Veering between quirky dark comedy and operatic tragedy, the narrative unwinds with giddy mood swings, and plot twists that no one could see coming. Each character is shaded with moral ambiguity. Harrelson’s Chief Willoughby appears to be a tolerant, easy-going family man, but also a wily trickster determined to get the last laugh, even at the expense of his wife (Abbie Cornish) and their children. Mildred’s ex-husband (John Hawkes), who has taken up with a young bimbo, seems like a jerk, but turns out to have some heart—just as her unwelcome suitor (Peter Dinklage), a self-deprecating dwarf, proves to have a spine.
The story’s most volatile character, aside from Mildred, is Willoughby’s idiotic deputy (Sam Rockwell), a callow and impulsive cop. He comes across as a stock villain, a pathetic victim of his own dumb-assed prejudice, but then traverses the wildest character arc imaginable. Rockwell’s stoical, come-from-behind performance is a revelation, and as a supporting actor who slips into the lead, he’s guaranteed an Oscar nomination.
McDonagh, who is also a playwright, tends to juice cinematic realism with theatrical flourishes and dialogue that can be too clever by half. With his first two features, he edged into that mordant style of self-referential cinema favoured by Quentin Tarantino and the Coen brothers, in which the director’s wit hovers above the action. In fact, McDonagh admits that In Bruges had just “pockets” of compassion, and that his last film, Seven Psychopaths, “was more of a movie about movies, without character empathy.” But with Three Billboards, he says he tried to suspend his directorial supremacy, and “not be judgmental or patronizing or sentimental about anyone, but just jump in and be with their struggles and their pain.”

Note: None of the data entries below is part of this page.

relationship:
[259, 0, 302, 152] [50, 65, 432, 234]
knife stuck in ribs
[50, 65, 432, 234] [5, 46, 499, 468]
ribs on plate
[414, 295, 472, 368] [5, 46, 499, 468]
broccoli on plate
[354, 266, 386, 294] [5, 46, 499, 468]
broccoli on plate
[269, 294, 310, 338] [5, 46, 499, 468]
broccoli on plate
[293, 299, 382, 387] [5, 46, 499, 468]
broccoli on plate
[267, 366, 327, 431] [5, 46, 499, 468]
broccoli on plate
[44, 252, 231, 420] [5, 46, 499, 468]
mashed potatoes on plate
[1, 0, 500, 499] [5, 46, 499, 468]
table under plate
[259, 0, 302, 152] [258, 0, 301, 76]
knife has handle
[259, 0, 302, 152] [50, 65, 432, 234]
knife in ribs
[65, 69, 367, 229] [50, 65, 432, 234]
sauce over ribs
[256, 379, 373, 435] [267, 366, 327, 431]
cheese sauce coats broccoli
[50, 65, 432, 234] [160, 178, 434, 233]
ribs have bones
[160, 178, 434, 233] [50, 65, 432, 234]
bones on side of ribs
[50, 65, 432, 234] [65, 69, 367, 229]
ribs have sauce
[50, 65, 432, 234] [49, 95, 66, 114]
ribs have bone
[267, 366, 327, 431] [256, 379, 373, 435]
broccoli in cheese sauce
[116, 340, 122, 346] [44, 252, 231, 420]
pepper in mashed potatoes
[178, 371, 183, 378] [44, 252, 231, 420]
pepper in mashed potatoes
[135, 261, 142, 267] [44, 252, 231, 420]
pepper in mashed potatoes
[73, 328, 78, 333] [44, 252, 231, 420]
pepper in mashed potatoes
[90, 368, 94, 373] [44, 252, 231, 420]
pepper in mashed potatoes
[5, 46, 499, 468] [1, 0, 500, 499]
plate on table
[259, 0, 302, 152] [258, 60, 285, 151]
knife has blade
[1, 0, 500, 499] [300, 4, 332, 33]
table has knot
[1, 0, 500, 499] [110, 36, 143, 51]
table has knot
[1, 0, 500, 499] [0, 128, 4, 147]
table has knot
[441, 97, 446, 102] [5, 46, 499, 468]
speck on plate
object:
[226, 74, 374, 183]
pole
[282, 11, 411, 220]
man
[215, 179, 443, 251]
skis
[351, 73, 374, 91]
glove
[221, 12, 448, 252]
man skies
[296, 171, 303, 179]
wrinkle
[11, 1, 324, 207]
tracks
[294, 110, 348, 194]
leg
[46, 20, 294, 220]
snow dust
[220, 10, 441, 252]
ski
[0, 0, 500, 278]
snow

What feels groundbreaking about this movie is how it pulls together two far-flung inclinations of American film: smart-ass mischief and emotional sincerity. I can’t remember seeing a movie that achieved such an unlikely co-existence between cynicism and tenderness. With McDormand and Rockwell doing the heavy lifting, McDonagh manages to move beyond his dogged ingenuity and find a sweet spot of honest redemption, even gravitas. It’s telling that Three Billboards won the People’s Choice Award at the Toronto International Film Festival, a prize that usually goes to more earnest fare: Style and wit may seduce the critics, but emotional force is what wins over the crowd—and the Academy.
This is not the first time we’ve seen a movie about racist cops, rape and murder in a small Southern town. Three Billboards features a rich scene of a black detective from the city showing up at the Ebbing police station, one that seems like a clever allusion to In the Heat of the Night, Norman Jewison’s Oscar-winning classic about a black cop investigating a murder in Mississippi. But McDonagh, who is 47, swears he had not seen that movie when he wrote his script, and caught up to it just three years ago. Which perhaps makes the resonance more genuine than if it had been planned. This year marks the 50th anniversary of In The Heat of the Night. Racism and sexual assault are once again once again at the forefront of America’s culture war, and the movies are still trying to keep up.